The Q&A has been arranged by Hove MP Peter Kyle, who says he has been forced to sofa surf during the recent rail chaos to make sure he gets to the House of Commons on time.
This follows the setting up of a cross-party group to scrutinise Southern services, co-chaired by Mr Kyle and Sir Nicholas Soames.
No time or location has yet been announced, but the meeting will be held on Saturday, July 2.
“I know that every single passenger leaving Hove and Brighton these days has horror story to tell of cancellations, massive delays, and inhumane overcrowding. It’s made worse by a lack of information and a level of customer service that seems to lack all caring for your welfare.
“Being an MP served by Southern is like having constant toothache because I’m always aware of how much you suffer. At times I have been promised improved service by ministers or train bosses which I have passed on to you in good faith but then things only got worse. Their incompetence has given you cause to doubt my integrity and I simply cannot bear it.
“Loads of people assume I get driven around in fancy cars, but I don’t. A decade ago I earnestly sold my car in the name of doing better for the environment and have relied entirely on busses and trains ever since. It was liberating in many ways, but when public transport fails I’ve been stranded along with everyone else. These days I usually sofa-surf with friends in London when parliament is sitting because I can’t trust Southern to get me to parliament every day (and often I leave too late for the last train) so I don’t travel every day, but 34,000 people from our city do.
“As a backbench opposition MP my power is limited. But I’ve worked my socks off this past year to learn how MP’s like me can make the biggest difference. You already know that I repeatedly challenge ministers in meetings and in the chamber, and I’ve told you about my campaigns for loos on coastal routes and for improved compensation schemes for passengers. I’ve even work-shadowed a train driver to learn about the job. But I’ve also been working really hard to deliver better transparency and accountability directly to you and to find ways of exerting as much pressure on the rail companies and government as possible.
“I want the train company to answer directly to you. So I have arranged for the boss of Govia Thameslink (GTR), the parent company of Southern, to come to Hove on the 2 July and appear at a public meeting that I’ll chair. This will be your opportunity to listen, challenge, quiz, and discuss our rail service with the chief operating officer of our rail company. I will announce timings, location, and details on how to register for the meeting soon after the referendum but I wanted you to know about it without delay.
“Secondly I am establishing the first all-party group of MP’s specifically dedicated to scrutinising, challenging, and supporting improvement of the Southern commuter services between London and Brighton & Hove. The rail service crosses political as well as geographic boundaries so I’ve been working really hard to gain support of other political parties and MP’s. Sir Nicholas Soames, the Conservative MP for Mid Sussex is setting the group up with me and we will be joint chairs. Together we have already met with the CEO of GTR and government ministers and both have assured us of full cooperation with the group. I’m really pleased that Caroline Lucas will also play a leading role.

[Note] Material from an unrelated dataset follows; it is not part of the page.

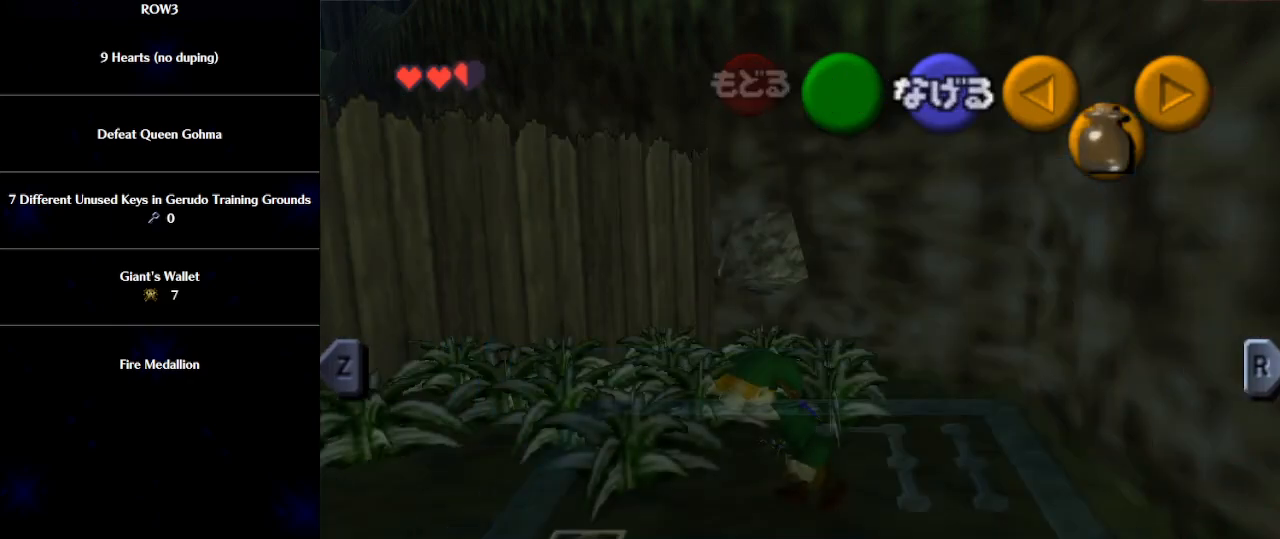
{"buttons": [], "left_stick": "up", "events": []}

“By working together as a united group of MP’s we will have far more power than we do as individuals. I’ll work with whoever it takes to make the life of Hove and Portslade passengers better.
“I’ve learned loads from my year on the BIS Select Committee and how it challenges both government and business with its inquiries and evidence sessions. I envisage a similar approach with our group.
“We’ve all been really frantic on the referendum campaign so we will have our first meeting soon afterwards to figure out the detail of how we will operate and ensure that passengers, passenger groups, and other experts all have a voice.
“More detail will follow but I wanted you to know about these developments as soon as possible. I am desperately keen to actually do something that will make the life of commuters and passengers better. All I care about is what will make your journey home from work better than the one you took in the morning, and the journeys you take next week better than those of this week.
“I hear your anger loud and clear. I share your anger. And I promise I am doing everything I possibly can to make a difference.”